AMI takes a regional approach in all interventions for the surveillance of antimalarial drug resistance and for the formulation of evidence-based national policies and strategies for the use of adequate and good quality drugs. AMI also encourages more "south-to-south" cooperation among partner countries. USP DQI collaborates with existing national drug quality control laboratories in AMI countries to assure the quality of antimalarial drugs, especially those newly introduced by countries that have changed their drug policies. Laboratory testing of samples from registration, post-marketing surveillance, and inspections are critical, as most AMI countries do not have strong antimalarial drug quality control policies in place.

With USP DQI assistance, each participating country develops a process to monitor the quality of antimalarial drugs, which will be checked at selected sentinel sites using basic laboratory tests. Subsets of the collected drugs are tested according to specific pharmacopeial monographs at central labs for drug quality control. USP DQI also conducts training seminars on proper sampling and testing methods, as ell as on quality data reporting.

All AMI countries have now adopted the use of basic testing as a way to control the quality of antimalarial drugs in selected sentinel sites. Four countries (Brazil, Colombia, Ecuador, and Venezuela) have already begun collecting and testing antimalarial drugs on a regular basis. The remaining countries are just beginning to implement the quality control program. In addition to quality control at the peripheral level, USP DQI is also building capacity at the central level by strengthening drug quality control laboratories and drug registration in collaboration with local drug regulatory authorities.

Latin America

South American Infectious Disease Initiative

In 2004, as a response to the growing problem of AMR, USP DQI and several partners jointly implemented the South American Infectious Disease Initiative (SAIDI) in three countries: Paraguay, Peru, and Bolivia. Other partners in this effort, which is supported by the U.S. Agency for International Development (USAID), include Management Sciences for Health (MSH), the Centers for Disease Control and Prevention (CDC), Alliance for the Prudent Use of Antibiotics (APUA), Pan American Health Organization (PAHO), and Links Media.
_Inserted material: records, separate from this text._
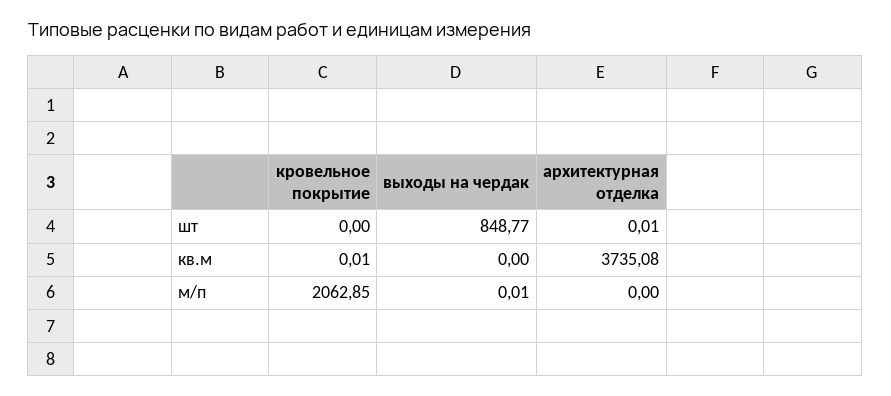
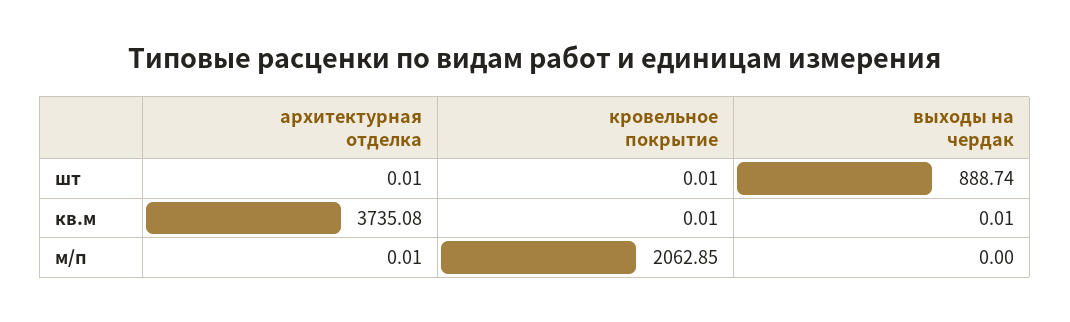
  {
    "кровельное покрытие": {
-     "шт": 0,
+     "шт": 0.01,
      "кв.м": 0.01,
      "м/п": 2062.85
    },
    "выходы на чердак": {
-     "шт": 848.77,
+     "шт": 888.74,
-     "кв.м": 0,
+     "кв.м": 0.01,
-     "м/п": 0.01
+     "м/п": 0
    },
    "архитектурная отделка": {
      "шт": 0.01,
      "кв.м": 3735.08,
-     "м/п": 0
+     "м/п": 0.01
    }
  }

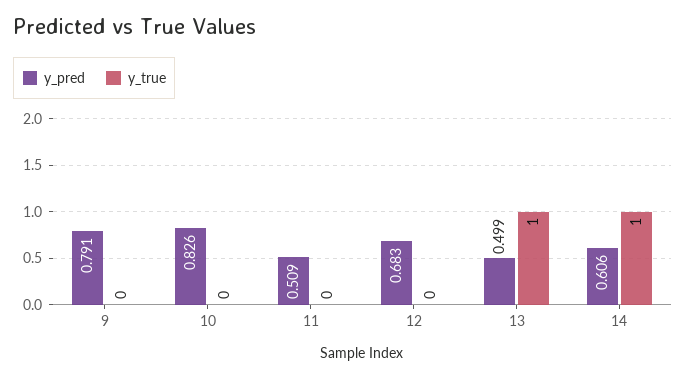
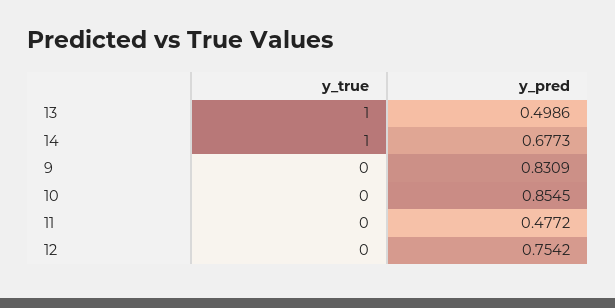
  {
    "y_pred": {
-     "9": 0.791,
+     "9": 0.8309,
-     "10": 0.826,
+     "10": 0.8545,
-     "11": 0.509,
+     "11": 0.4772,
-     "12": 0.683,
+     "12": 0.7542,
      "13": 0.4986,
-     "14": 0.606
+     "14": 0.6773
    },
    "y_true": {
      "9": 0,
      "10": 0,
      "11": 0,
      "12": 0,
      "13": 1,
      "14": 1
    }
  }

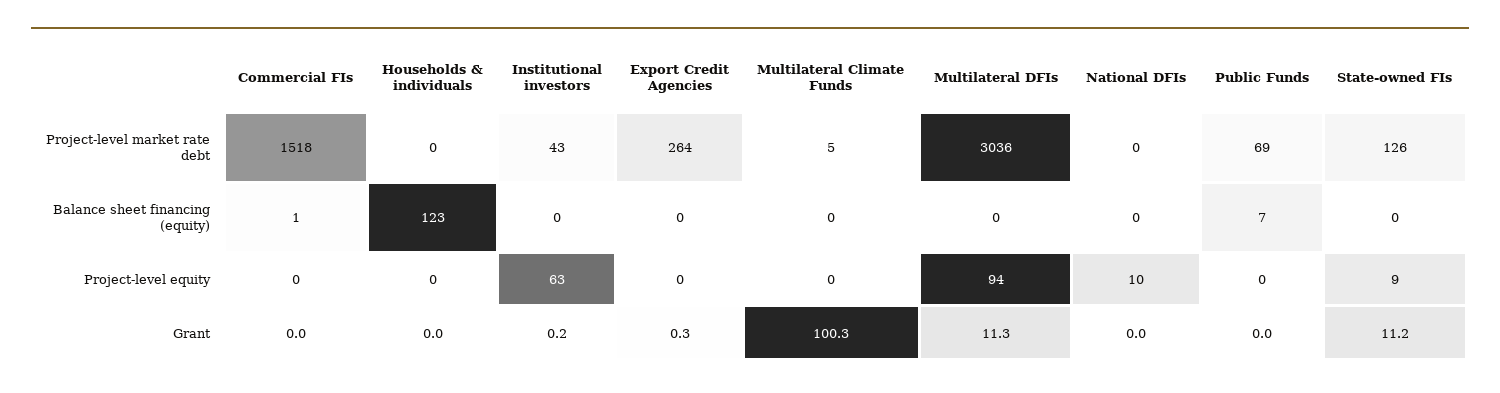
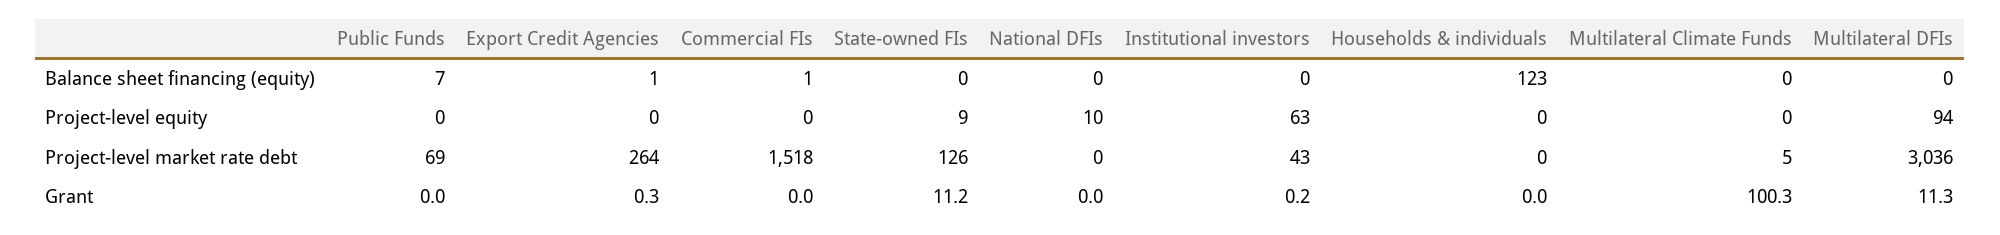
  {
    "Commercial FIs": {
      "Project-level market rate debt": 1518,
      "Balance sheet financing (equity)": 1,
      "Project-level equity": 0,
      "Grant": 0
    },
    "Households & individuals": {
      "Project-level market rate debt": 0,
      "Balance sheet financing (equity)": 123,
      "Project-level equity": 0,
      "Grant": 0
    },
    "Institutional investors": {
      "Project-level market rate debt": 43,
      "Balance sheet financing (equity)": 0,
      "Project-level equity": 63,
      "Grant": 0.2
    },
    "Export Credit Agencies": {
      "Project-level market rate debt": 264,
-     "Balance sheet financing (equity)": 0,
+     "Balance sheet financing (equity)": 1,
      "Project-level equity": 0,
      "Grant": 0.3
    },
    "Multilateral Climate Funds": {
      "Project-level market rate debt": 5,
      "Balance sheet financing (equity)": 0,
      "Project-level equity": 0,
      "Grant": 100.3
    },
    "Multilateral DFIs": {
      "Project-level market rate debt": 3036,
      "Balance sheet financing (equity)": 0,
      "Project-level equity": 94,
      "Grant": 11.3
    },
    "National DFIs": {
      "Project-level market rate debt": 0,
      "Balance sheet financing (equity)": 0,
      "Project-level equity": 10,
      "Grant": 0
    },
    "Public Funds": {
      "Project-level market rate debt": 69,
      "Balance sheet financing (equity)": 7,
      "Project-level equity": 0,
      "Grant": 0
    },
    "State-owned FIs": {
      "Project-level market rate debt": 126,
      "Balance sheet financing (equity)": 0,
      "Project-level equity": 9,
      "Grant": 11.2
    }
  }

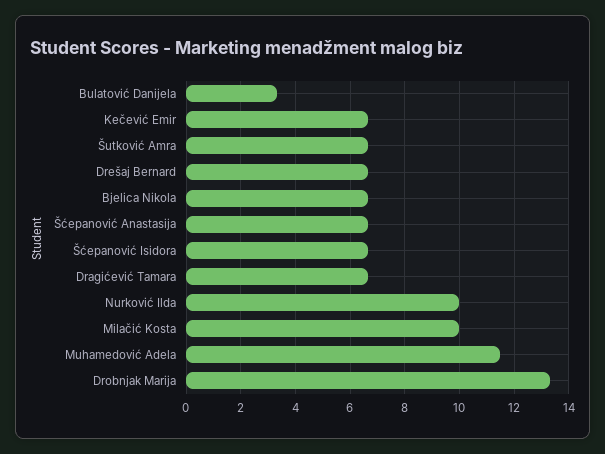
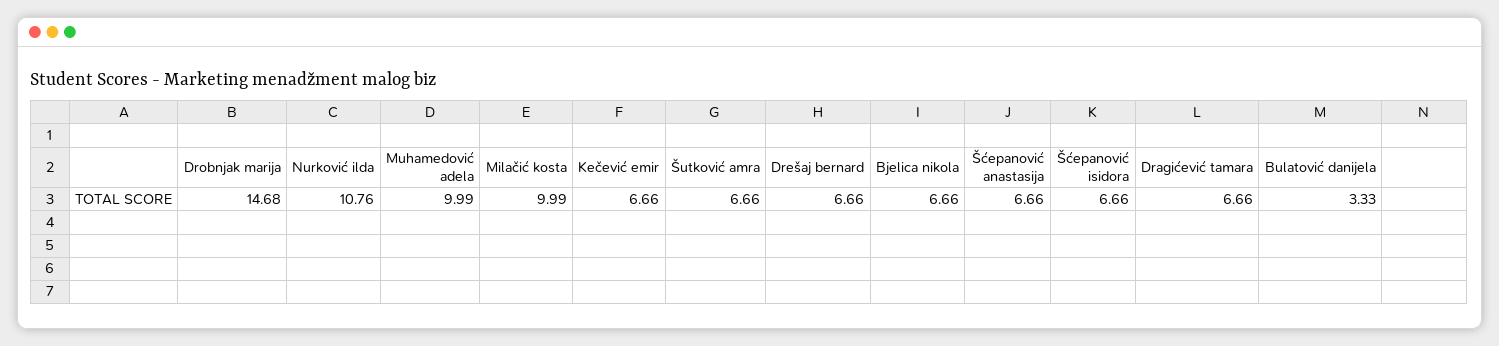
  {
    "Bulatović Danijela": 3.33,
    "Kečević Emir": 6.66,
    "Šutković Amra": 6.66,
    "Drešaj Bernard": 6.66,
    "Bjelica Nikola": 6.66,
    "Šćepanović Anastasija": 6.66,
    "Šćepanović Isidora": 6.66,
    "Dragićević Tamara": 6.66,
-   "Nurković Ilda": 10,
+   "Nurković Ilda": 10.76,
    "Milačić Kosta": 9.99,
-   "Muhamedović Adela": 11.5,
+   "Muhamedović Adela": 9.99,
-   "Drobnjak Marija": 13.25
+   "Drobnjak Marija": 14.68
  }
SAIDI strives to work with health professionals and other colleagues in each country, both at the national and community levels, to contain the spread of AMR. Toward this goal, SAIDI has two primary objectives: 1) to assess the current state of AMR at the national level based on gathered information; and 2) to help each country develop effective and sustainable interventions to contain AMR.

For its part, USP DQI focuses its activities on the quality of antibiotic and anti-tuberculosis (TB) medicines, two commonly used classes of medicines whose poor quality might contribute significantly to the development of AMR. As a member of SAIDI, USP DQI helps national quality control laboratories realize a sampling plan for collecting and testing samples of antibiotic and anti-TB medication from different sectors in the market, public and private. After analysts from local, regional, and national labs participate in hands-on USP DQI training, they use their new skills to assess the quality of drugs on the market, allowing drug regulatory authorities to take any action to improve conditions.

The three SAIDI countries have finished sampling the first set of drugs, and they are in the process of testing them. USP DQI provides all technical assistance needed and participates in testing a portion of the drugs collected. The information gathered about the quality of antimicrobials, together with the information regarding drug use practices, will be the first complete data set collected at the community level to better understand the determinants of AMR in SAIDI countries.